Brazil has consistently ranked dead last in the Latin Business Chronicle's Latin Tax Index, and the World Bank ranks it 159th out of 189 countries and territories for the ease of paying business taxes. 
As for public pensions, the Economist notes that "[t]he average Brazilian can look forward to a pension of 70 percent of final pay at 54. Despite being a young country, Brazil spends as big a share of national income on pensions as southern Europe, where the proportion of old people is three times as big." Not surprisingly, pension spending crowds out spending on urgent national priorities, such as infrastructure.
Countries around the world spend an average of 3.8 percent of GDP on infrastructure, but Brazil spends only 1.5 percent, despite its glaring need for better roads, railways, airports and seaports.  
"The Brazilian ‘infrastructure gap' plays a big role in slowing growth that would be much greater, given Brazil's resources, but for shortfalls, especially in transportation infrastructure and logistics," noted a 2013 PricewaterhouseCoopers (PwC) report. To give you some perspective: The PwC report cited an estimate by Brazilian analyst Paulo Resende that "the logistics costs of poor infrastructure amount to an average economic drag on the Brazilian economy of 12 percent of GDP, compared to 8 percent for the United States, and 6 percent for Europe." 
President Dilma Rousseff, who succeeded Lula in 2011, has begun to tackle the infrastructure problem through a series of auctions aimed at luring private investment. The auctions have mostly been a success, for which Rousseff deserves credit. She also deserves credit for taking a stand against government corruption. (Unfortunately, corruption remains deeply embedded in Brazilian politics and society. According to a Financial Times report published in December, the U.S. hedge fund Platinum Partners considers Brazilian fraud such a potential "boom industry" that it will "invest in the recovery of Brazilian fraud claims" worth more than $5 billion.)  
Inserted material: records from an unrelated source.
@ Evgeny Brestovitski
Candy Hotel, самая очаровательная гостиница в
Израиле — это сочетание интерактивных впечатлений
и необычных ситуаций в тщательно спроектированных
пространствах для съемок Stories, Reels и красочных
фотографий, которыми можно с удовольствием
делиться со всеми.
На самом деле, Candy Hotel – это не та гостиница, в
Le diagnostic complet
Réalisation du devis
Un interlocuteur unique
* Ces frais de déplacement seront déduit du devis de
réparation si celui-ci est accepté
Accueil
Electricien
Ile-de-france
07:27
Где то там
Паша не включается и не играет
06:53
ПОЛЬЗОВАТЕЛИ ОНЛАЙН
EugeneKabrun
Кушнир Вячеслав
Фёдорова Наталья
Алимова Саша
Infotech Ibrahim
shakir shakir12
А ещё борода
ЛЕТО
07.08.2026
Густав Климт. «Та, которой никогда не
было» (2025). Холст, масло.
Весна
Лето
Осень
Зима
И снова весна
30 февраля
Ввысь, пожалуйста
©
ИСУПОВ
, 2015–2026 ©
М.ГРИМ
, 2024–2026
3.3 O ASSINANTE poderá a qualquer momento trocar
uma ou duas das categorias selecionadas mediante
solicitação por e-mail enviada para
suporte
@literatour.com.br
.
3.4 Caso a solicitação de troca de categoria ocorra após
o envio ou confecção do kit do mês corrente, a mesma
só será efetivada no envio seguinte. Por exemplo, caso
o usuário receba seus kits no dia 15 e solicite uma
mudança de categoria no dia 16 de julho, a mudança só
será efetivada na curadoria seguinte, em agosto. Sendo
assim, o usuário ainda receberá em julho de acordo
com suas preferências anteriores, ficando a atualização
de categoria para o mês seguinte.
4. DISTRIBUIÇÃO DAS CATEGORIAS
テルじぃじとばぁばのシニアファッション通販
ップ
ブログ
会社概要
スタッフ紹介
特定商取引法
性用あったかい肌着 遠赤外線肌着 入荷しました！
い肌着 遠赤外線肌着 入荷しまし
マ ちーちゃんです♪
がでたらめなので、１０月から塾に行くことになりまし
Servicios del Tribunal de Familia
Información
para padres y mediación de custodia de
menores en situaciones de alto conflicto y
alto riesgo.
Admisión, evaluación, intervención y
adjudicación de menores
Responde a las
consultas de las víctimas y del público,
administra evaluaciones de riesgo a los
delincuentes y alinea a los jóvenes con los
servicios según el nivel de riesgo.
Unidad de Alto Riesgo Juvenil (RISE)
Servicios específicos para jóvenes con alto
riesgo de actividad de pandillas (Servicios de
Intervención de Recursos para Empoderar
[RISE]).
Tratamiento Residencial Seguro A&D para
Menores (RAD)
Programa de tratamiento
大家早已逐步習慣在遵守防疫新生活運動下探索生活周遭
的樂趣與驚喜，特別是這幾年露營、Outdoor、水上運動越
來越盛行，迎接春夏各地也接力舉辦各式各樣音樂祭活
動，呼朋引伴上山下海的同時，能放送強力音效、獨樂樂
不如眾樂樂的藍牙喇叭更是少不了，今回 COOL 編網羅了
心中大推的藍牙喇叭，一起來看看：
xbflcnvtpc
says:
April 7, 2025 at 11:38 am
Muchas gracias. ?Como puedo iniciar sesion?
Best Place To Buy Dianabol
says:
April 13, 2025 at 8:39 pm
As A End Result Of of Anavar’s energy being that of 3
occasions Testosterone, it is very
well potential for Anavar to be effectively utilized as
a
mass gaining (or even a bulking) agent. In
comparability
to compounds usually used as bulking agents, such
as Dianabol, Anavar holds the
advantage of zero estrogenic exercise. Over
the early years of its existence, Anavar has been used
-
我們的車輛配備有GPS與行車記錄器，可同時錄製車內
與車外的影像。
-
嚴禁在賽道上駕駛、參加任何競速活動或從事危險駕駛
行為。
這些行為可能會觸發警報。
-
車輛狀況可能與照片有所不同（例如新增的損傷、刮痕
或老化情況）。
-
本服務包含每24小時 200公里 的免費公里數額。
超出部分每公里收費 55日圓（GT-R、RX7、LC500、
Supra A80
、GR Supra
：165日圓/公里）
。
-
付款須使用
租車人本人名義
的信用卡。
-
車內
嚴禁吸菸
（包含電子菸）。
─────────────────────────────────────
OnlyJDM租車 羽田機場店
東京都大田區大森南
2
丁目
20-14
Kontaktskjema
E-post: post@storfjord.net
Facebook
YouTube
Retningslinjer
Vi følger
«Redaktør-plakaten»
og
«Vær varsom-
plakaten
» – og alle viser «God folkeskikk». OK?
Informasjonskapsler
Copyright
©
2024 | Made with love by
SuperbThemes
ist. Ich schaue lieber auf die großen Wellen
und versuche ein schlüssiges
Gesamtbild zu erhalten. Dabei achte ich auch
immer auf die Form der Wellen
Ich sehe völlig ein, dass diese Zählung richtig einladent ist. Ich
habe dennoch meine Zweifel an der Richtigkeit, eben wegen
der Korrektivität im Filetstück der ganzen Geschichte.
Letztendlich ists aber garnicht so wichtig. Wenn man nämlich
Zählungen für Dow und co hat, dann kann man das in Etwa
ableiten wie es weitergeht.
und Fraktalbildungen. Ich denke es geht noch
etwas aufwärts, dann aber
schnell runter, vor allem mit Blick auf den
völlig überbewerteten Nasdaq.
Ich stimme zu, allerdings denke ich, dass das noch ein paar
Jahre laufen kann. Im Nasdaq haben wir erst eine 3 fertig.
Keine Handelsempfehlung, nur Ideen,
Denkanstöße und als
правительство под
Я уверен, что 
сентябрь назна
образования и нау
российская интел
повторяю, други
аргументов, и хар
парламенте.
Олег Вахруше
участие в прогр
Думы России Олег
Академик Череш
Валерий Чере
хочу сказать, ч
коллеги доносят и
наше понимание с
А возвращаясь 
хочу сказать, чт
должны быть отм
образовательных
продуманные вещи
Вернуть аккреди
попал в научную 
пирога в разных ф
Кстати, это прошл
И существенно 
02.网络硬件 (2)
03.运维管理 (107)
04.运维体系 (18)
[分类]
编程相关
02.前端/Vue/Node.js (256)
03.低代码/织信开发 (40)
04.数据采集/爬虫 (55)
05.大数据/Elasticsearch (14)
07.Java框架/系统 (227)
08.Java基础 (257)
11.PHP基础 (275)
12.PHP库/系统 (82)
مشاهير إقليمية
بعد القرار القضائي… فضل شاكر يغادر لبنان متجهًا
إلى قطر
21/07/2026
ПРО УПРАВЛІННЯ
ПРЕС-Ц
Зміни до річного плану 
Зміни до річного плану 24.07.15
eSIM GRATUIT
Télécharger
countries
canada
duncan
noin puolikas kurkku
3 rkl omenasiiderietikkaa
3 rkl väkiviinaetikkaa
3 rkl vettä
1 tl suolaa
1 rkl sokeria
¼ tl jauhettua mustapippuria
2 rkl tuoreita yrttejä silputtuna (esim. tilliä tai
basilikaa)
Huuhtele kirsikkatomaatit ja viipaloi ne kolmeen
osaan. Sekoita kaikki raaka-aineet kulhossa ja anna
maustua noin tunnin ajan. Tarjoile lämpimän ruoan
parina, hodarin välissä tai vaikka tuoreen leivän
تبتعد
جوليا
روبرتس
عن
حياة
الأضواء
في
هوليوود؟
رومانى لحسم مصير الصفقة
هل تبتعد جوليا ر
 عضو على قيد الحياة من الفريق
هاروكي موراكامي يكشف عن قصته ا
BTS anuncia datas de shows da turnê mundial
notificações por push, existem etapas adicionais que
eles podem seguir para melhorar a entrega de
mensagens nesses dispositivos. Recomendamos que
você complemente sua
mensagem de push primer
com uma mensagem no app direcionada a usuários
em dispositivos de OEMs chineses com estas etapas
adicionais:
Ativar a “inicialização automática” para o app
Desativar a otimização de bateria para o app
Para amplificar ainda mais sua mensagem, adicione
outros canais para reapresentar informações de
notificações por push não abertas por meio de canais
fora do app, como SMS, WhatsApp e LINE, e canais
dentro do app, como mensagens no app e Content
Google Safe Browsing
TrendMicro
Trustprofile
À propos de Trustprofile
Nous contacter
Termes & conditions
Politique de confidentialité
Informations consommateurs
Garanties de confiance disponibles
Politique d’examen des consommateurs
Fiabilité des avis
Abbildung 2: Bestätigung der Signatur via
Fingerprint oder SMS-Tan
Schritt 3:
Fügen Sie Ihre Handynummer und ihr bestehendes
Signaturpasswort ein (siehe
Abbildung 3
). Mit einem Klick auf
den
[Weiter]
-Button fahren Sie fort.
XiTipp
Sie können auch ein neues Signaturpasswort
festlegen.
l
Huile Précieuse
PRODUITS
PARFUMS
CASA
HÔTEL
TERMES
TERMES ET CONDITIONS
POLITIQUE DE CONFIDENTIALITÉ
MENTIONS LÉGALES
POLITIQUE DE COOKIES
Yet Rousseff's heavy-handed, interventionist economic management has largely been a disappointment. "The government's economic policies have only hurt, not helped the economy," wrote Joachim Bamrud, editor of the online business journal Latinvex, during the 2013 street protests. While the Brazilian president is currently favored to win reelection later this year -- partly because unemployment, for now, remains relatively low -- that could easily change if 2013-style protests erupted during the World Cup.  
Over the long term, there are two paths Brazil can choose. The Pacific Alliance countries have demonstrated the benefits of free trade and liberalization, while Argentina and Venezuela have demonstrated the folly of autocratic populism. Brazil is currently somewhere in the middle, committed to democracy but unwilling to embrace the reforms necessary to open its economy and boost its long-term growth potential. The challenge for President Rousseff -- or her successor -- is to build a political coalition in favor of those reforms.
Easier said than done."
Let's hope that Team Brazil wins the Cup or there are going to be a lot of angry people down in Brazil.